How to Get and Maintain Children’s Attention
If you’re a teacher trying to teach a class of your children, your first and biggest challenge is probably how to keep their attention. Here are 10 tricks to help you:
- Set rewards for good behavior. Whether you follow a “star system” or give treats, giving children a tangible reward for behaving well is probably the most effective trick on the book.
- Turn your lessons into a game. Children naturally love to play so if your lessons feel like a game, you’ll have their undivided attention.
- Use stories to deliver your lessons. Kids don’t typically like to memorize facts, but they will easily follow an interesting story. If they remember the story, they’ll probably also remember its lesson. This is especially helpful if you’re trying to teach life lessons and moral values.

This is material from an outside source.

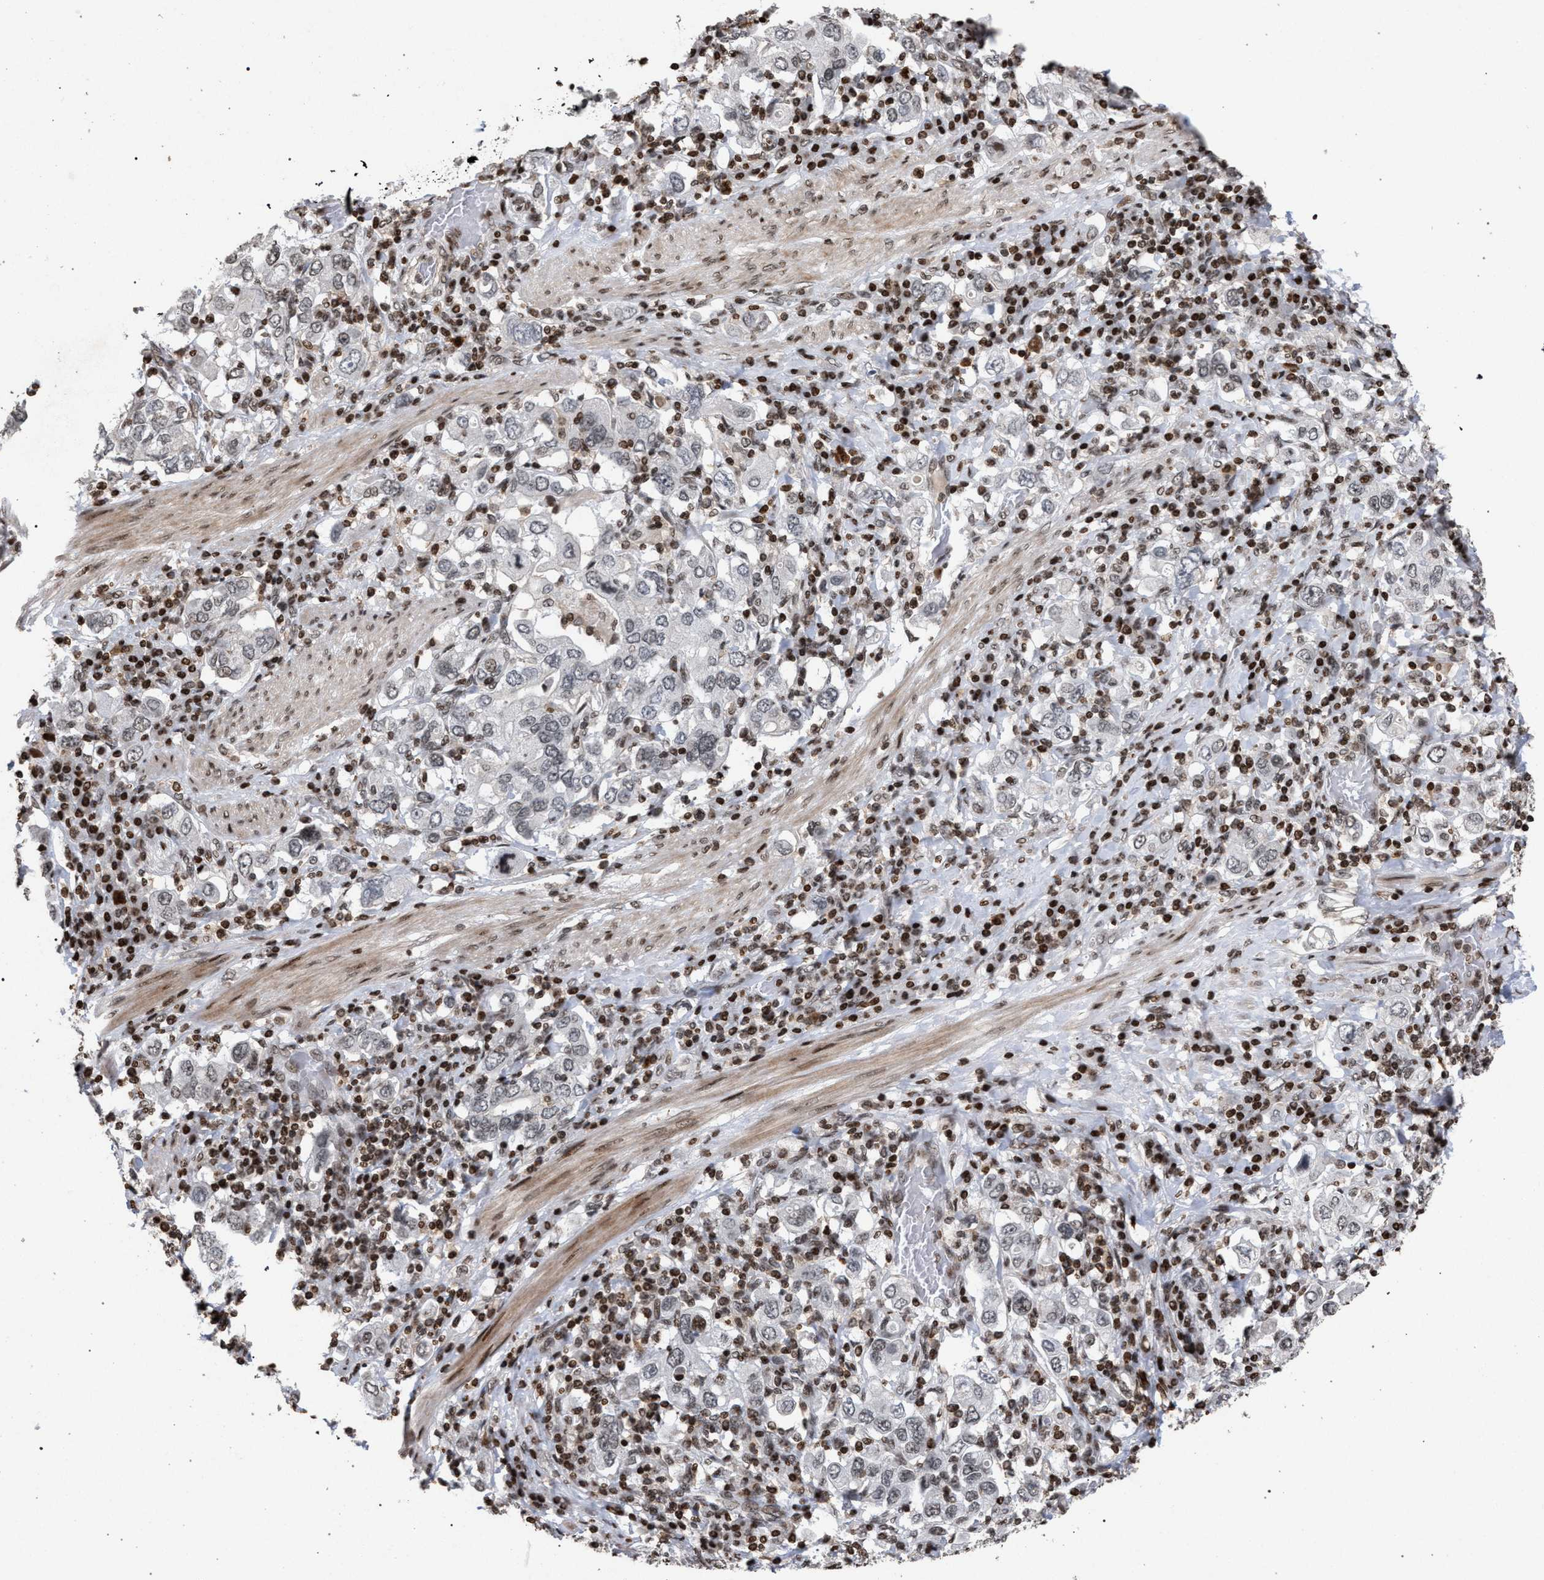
{"staining": {"intensity": "weak", "quantity": "<25%", "location": "nuclear"}, "tissue": "stomach cancer", "cell_type": "Tumor cells", "image_type": "cancer", "snomed": [{"axis": "morphology", "description": "Adenocarcinoma, NOS"}, {"axis": "topography", "description": "Stomach, upper"}], "caption": "Micrograph shows no significant protein expression in tumor cells of stomach adenocarcinoma.", "gene": "FOXD3", "patient": {"sex": "male", "age": 62}}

- Let them know the time. If your audience aren’t particularly interested in your lesson, letting them know that you will eventually stop—and when—will help maintain their patience and pay attention to you for a few minutes longer.
- Have a familiar call phrase. Teach the children that if, for example, you say “Hep-hep!” they have to reply with “Hurray!” They will try to anticipate this, and that means you have their attention.

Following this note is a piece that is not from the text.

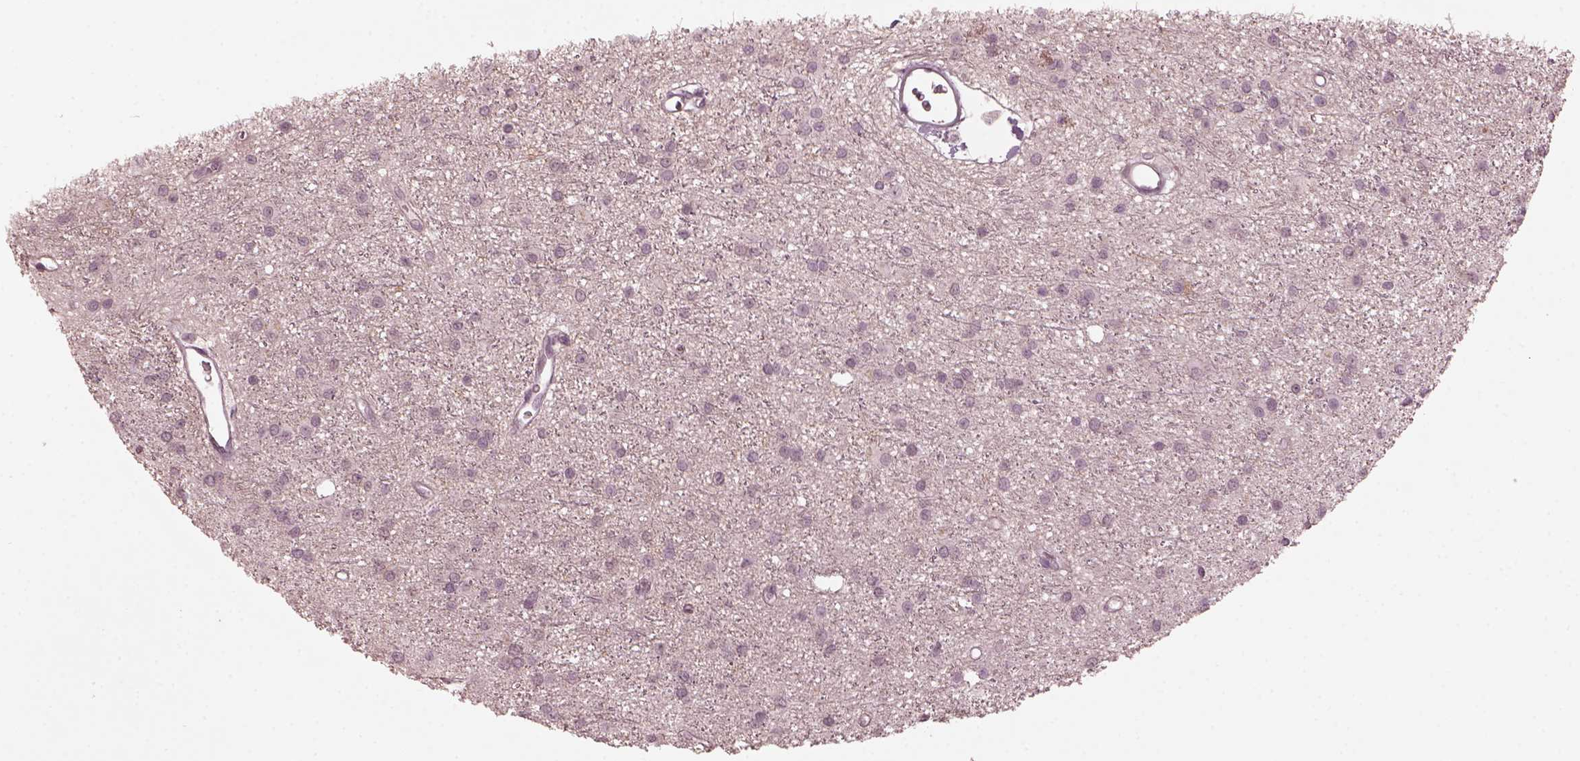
{"staining": {"intensity": "negative", "quantity": "none", "location": "none"}, "tissue": "glioma", "cell_type": "Tumor cells", "image_type": "cancer", "snomed": [{"axis": "morphology", "description": "Glioma, malignant, Low grade"}, {"axis": "topography", "description": "Brain"}], "caption": "This histopathology image is of low-grade glioma (malignant) stained with IHC to label a protein in brown with the nuclei are counter-stained blue. There is no staining in tumor cells. (IHC, brightfield microscopy, high magnification).", "gene": "RGS7", "patient": {"sex": "male", "age": 27}}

- Make them use a signal. Teach them a signal that indicates that they have something to say. If you have a question for the whole class, wait until everyone has made the signal before choosing someone to answer you.
- Establish a “super quiet time”. Inform them when they have to be absolutely quiet—usually prior to story-time or giving of awards—warning that if they fail, you may not be able to give them their treat.
- Have a group song. When things get a little out of hand, break into a familiar song and make everyone sing along to get their focus back to you.
- Follow a routine. Children like to follow routines because it gives a sense of order in a world that they don’t completely understand. Children also love to do things that they’re confident that they know how.
- Encourage teamwork. Divide the children into groups and make them do something together. Let them know that they’ll be awarded based on their cooperation with each other.